No auxiliary data structures are allocated. The input array itself is modified in place, which keeps the extra memory usage constant.

Test Cases

from typing import List

class Solution:
    def replaceElements(self, arr: List[int]) -> List[int]:
        max_right = -1

        for i in range(len(arr) - 1, -1, -1):
            current = arr[i]
            arr[i] = max_right
            max_right = max(max_right, current)

        return arr

solution = Solution()

assert solution.replaceElements([17, 18, 5, 4, 6, 1]) == [18, 6, 6, 6, 1, -1]  # Provided example
assert solution.replaceElements([400]) == [-1]  # Single-element array
assert solution.replaceElements([1, 2, 3, 4]) == [4, 4, 4, -1]  # Strictly increasing
assert solution.replaceElements([4, 3, 2, 1]) == [3, 2, 1, -1]  # Strictly decreasing
assert solution.replaceElements([7, 7, 7, 7]) == [7, 7, 7, -1]  # All equal values
assert solution.replaceElements([10, 5]) == [5, -1]  # Two-element array
assert solution.replaceElements([5, 10]) == [10, -1]  # Increasing two-element array
assert solution.replaceElements([100000, 1, 2]) == [2, 2, -1]  # Large value at front
assert solution.replaceElements([1, 100000, 2]) == [100000, 2, -1]  # Large middle value
assert solution.replaceElements([9]) == [-1]  # Minimum valid length
Test Why
[17,18,5,4,6,1] Validates the main example
[400] Tests single-element handling
[1,2,3,4] Tests increasing order
[4,3,2,1] Tests decreasing order
[7,7,7,7] Tests duplicate values
[10,5] Tests small decreasing array
[5,10] Tests small increasing array
[100000,1,2] Tests large front value
[1,100000,2] Tests large middle value
[9] Tests smallest possible input size

Edge Cases

Single-Element Array

A one-element array is the smallest valid input. Since there are no elements to the right, the answer must always be [-1].

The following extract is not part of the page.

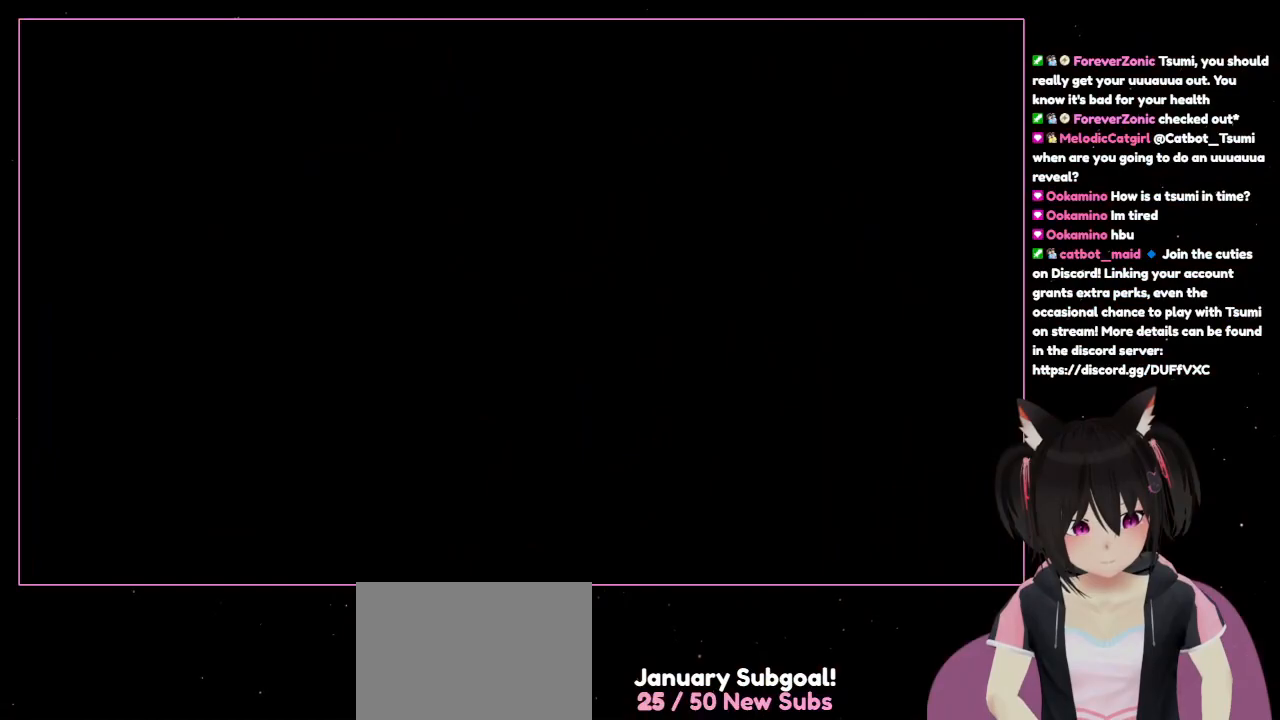
{"buttons": [], "left_stick": "up-left", "right_stick": "left", "events": [[217, "left_stick", "up-left"], [217, "right_stick", "left"]]}
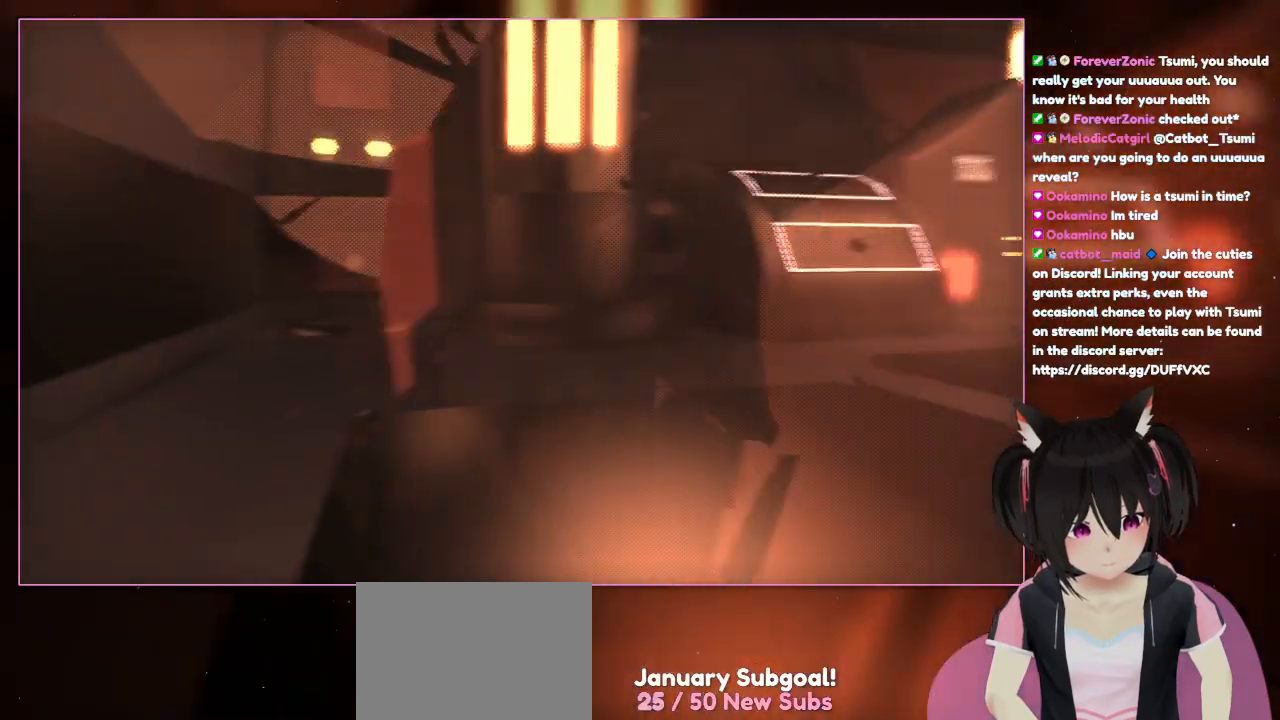
{"buttons": [], "left_stick": "center", "right_stick": "left", "events": [[317, "left_stick", "center"]]}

This case often causes bugs in solutions that assume at least one right-side element exists. The implementation handles it naturally because the loop runs once with max_right = -1.

Strictly Increasing Array

Consider:

[1,2,3,4]

Every element should become the final element 4, except the last position.

This case is important because the running maximum changes repeatedly while traversing backward. The algorithm correctly updates max_right after each step.

Strictly Decreasing Array

Consider:

[4,3,2,1]

Each element's replacement is simply the next element to its right.

This case verifies that the algorithm does not incorrectly keep outdated maximum values. Since the running maximum changes at every step, correctness depends on proper update order.

Arrays with Duplicate Values

Consider:

[7,7,7,7]

The greatest value to the right remains 7 for all positions except the last.

Some incorrect implementations accidentally use strictly greater comparisons in a way that mishandles duplicates. This implementation uses max() correctly, so equal values are preserved properly.